Task prompt:
Quote exactly the lines from the start of the entries to the one with "Filmowców Polskich. W", both ends included.

Provided records:
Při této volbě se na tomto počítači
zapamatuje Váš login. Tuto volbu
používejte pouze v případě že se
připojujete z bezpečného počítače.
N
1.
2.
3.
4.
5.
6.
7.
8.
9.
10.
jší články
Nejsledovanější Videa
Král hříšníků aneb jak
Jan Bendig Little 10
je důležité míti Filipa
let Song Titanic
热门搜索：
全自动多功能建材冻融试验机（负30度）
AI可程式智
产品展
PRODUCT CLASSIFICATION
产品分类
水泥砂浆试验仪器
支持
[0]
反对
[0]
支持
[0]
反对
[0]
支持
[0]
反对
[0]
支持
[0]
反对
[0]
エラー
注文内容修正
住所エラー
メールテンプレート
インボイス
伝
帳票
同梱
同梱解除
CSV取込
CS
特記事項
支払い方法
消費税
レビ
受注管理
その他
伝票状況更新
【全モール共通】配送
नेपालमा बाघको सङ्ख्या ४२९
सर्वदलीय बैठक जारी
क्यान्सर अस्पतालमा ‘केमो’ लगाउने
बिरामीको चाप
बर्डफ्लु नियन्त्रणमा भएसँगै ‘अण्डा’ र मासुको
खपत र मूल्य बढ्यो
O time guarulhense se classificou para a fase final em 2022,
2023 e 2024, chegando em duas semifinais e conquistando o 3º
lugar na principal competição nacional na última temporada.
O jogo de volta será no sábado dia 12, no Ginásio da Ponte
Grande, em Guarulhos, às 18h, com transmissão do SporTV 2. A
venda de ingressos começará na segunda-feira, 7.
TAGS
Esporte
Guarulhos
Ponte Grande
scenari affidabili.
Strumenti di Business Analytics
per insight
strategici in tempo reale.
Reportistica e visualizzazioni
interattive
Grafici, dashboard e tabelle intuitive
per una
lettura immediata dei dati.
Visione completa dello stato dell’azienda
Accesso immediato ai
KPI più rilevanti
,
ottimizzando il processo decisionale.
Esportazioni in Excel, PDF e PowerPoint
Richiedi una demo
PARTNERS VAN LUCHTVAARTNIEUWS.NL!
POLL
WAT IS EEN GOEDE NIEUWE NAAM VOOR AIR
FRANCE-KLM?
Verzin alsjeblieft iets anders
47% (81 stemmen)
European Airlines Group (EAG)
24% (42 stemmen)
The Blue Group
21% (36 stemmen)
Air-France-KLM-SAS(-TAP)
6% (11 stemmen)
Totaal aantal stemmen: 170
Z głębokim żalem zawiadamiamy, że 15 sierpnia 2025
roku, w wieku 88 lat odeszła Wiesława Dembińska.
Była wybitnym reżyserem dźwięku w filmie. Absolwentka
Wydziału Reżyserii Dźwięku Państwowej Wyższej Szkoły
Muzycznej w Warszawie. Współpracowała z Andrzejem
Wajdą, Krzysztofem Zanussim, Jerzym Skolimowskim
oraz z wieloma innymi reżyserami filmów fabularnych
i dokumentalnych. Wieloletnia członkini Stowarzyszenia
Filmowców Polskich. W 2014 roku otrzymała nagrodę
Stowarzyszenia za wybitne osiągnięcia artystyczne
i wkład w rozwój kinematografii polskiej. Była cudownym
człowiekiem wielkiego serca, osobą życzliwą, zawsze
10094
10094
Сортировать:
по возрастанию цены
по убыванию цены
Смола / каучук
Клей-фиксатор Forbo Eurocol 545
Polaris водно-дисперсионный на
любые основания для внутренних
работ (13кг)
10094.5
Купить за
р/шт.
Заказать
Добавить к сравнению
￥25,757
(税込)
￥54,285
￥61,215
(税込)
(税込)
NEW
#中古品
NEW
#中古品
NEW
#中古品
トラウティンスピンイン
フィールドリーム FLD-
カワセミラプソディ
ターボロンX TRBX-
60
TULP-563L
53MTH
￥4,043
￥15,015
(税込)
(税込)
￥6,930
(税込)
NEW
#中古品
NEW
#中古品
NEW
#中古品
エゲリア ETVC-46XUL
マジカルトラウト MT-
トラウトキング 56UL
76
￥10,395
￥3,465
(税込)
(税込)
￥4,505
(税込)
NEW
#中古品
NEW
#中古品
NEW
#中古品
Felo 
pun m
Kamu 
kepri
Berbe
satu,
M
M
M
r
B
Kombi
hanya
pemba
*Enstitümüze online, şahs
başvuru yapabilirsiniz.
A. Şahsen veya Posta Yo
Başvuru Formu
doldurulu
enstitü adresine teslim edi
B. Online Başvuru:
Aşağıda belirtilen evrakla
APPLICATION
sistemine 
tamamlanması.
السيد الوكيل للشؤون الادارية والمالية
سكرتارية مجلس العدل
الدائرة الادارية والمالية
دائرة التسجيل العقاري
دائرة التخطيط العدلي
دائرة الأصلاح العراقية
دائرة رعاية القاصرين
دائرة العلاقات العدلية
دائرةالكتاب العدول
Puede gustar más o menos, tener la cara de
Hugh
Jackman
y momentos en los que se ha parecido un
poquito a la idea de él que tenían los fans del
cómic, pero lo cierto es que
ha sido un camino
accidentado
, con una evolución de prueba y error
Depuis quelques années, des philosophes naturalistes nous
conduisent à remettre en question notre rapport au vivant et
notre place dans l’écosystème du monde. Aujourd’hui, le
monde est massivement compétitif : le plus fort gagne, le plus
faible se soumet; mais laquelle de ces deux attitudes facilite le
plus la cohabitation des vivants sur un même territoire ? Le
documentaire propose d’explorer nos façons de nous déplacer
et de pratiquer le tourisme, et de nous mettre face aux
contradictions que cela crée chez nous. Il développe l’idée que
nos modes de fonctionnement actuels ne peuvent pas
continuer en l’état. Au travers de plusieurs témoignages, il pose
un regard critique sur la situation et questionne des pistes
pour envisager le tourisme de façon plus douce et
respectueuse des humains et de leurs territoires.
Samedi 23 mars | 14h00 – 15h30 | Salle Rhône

Response for this exercise:
Při této volbě se na tomto počítači
zapamatuje Váš login. Tuto volbu
používejte pouze v případě že se
připojujete z bezpečného počítače.
N
1.
2.
3.
4.
5.
6.
7.
8.
9.
10.
jší články
Nejsledovanější Videa
Král hříšníků aneb jak
Jan Bendig Little 10
je důležité míti Filipa
let Song Titanic
热门搜索：
全自动多功能建材冻融试验机（负30度）
AI可程式智
产品展
PRODUCT CLASSIFICATION
产品分类
水泥砂浆试验仪器
支持
[0]
反对
[0]
支持
[0]
反对
[0]
支持
[0]
反对
[0]
支持
[0]
反对
[0]
エラー
注文内容修正
住所エラー
メールテンプレート
インボイス
伝
帳票
同梱
同梱解除
CSV取込
CS
特記事項
支払い方法
消費税
レビ
受注管理
その他
伝票状況更新
【全モール共通】配送
नेपालमा बाघको सङ्ख्या ४२९
सर्वदलीय बैठक जारी
क्यान्सर अस्पतालमा ‘केमो’ लगाउने
बिरामीको चाप
बर्डफ्लु नियन्त्रणमा भएसँगै ‘अण्डा’ र मासुको
खपत र मूल्य बढ्यो
O time guarulhense se classificou para a fase final em 2022,
2023 e 2024, chegando em duas semifinais e conquistando o 3º
lugar na principal competição nacional na última temporada.
O jogo de volta será no sábado dia 12, no Ginásio da Ponte
Grande, em Guarulhos, às 18h, com transmissão do SporTV 2. A
venda de ingressos começará na segunda-feira, 7.
TAGS
Esporte
Guarulhos
Ponte Grande
scenari affidabili.
Strumenti di Business Analytics
per insight
strategici in tempo reale.
Reportistica e visualizzazioni
interattive
Grafici, dashboard e tabelle intuitive
per una
lettura immediata dei dati.
Visione completa dello stato dell’azienda
Accesso immediato ai
KPI più rilevanti
,
ottimizzando il processo decisionale.
Esportazioni in Excel, PDF e PowerPoint
Richiedi una demo
PARTNERS VAN LUCHTVAARTNIEUWS.NL!
POLL
WAT IS EEN GOEDE NIEUWE NAAM VOOR AIR
FRANCE-KLM?
Verzin alsjeblieft iets anders
47% (81 stemmen)
European Airlines Group (EAG)
24% (42 stemmen)
The Blue Group
21% (36 stemmen)
Air-France-KLM-SAS(-TAP)
6% (11 stemmen)
Totaal aantal stemmen: 170
Z głębokim żalem zawiadamiamy, że 15 sierpnia 2025
roku, w wieku 88 lat odeszła Wiesława Dembińska.
Była wybitnym reżyserem dźwięku w filmie. Absolwentka
Wydziału Reżyserii Dźwięku Państwowej Wyższej Szkoły
Muzycznej w Warszawie. Współpracowała z Andrzejem
Wajdą, Krzysztofem Zanussim, Jerzym Skolimowskim
oraz z wieloma innymi reżyserami filmów fabularnych
i dokumentalnych. Wieloletnia członkini Stowarzyszenia
Filmowców Polskich. W 2014 roku otrzymała nagrodę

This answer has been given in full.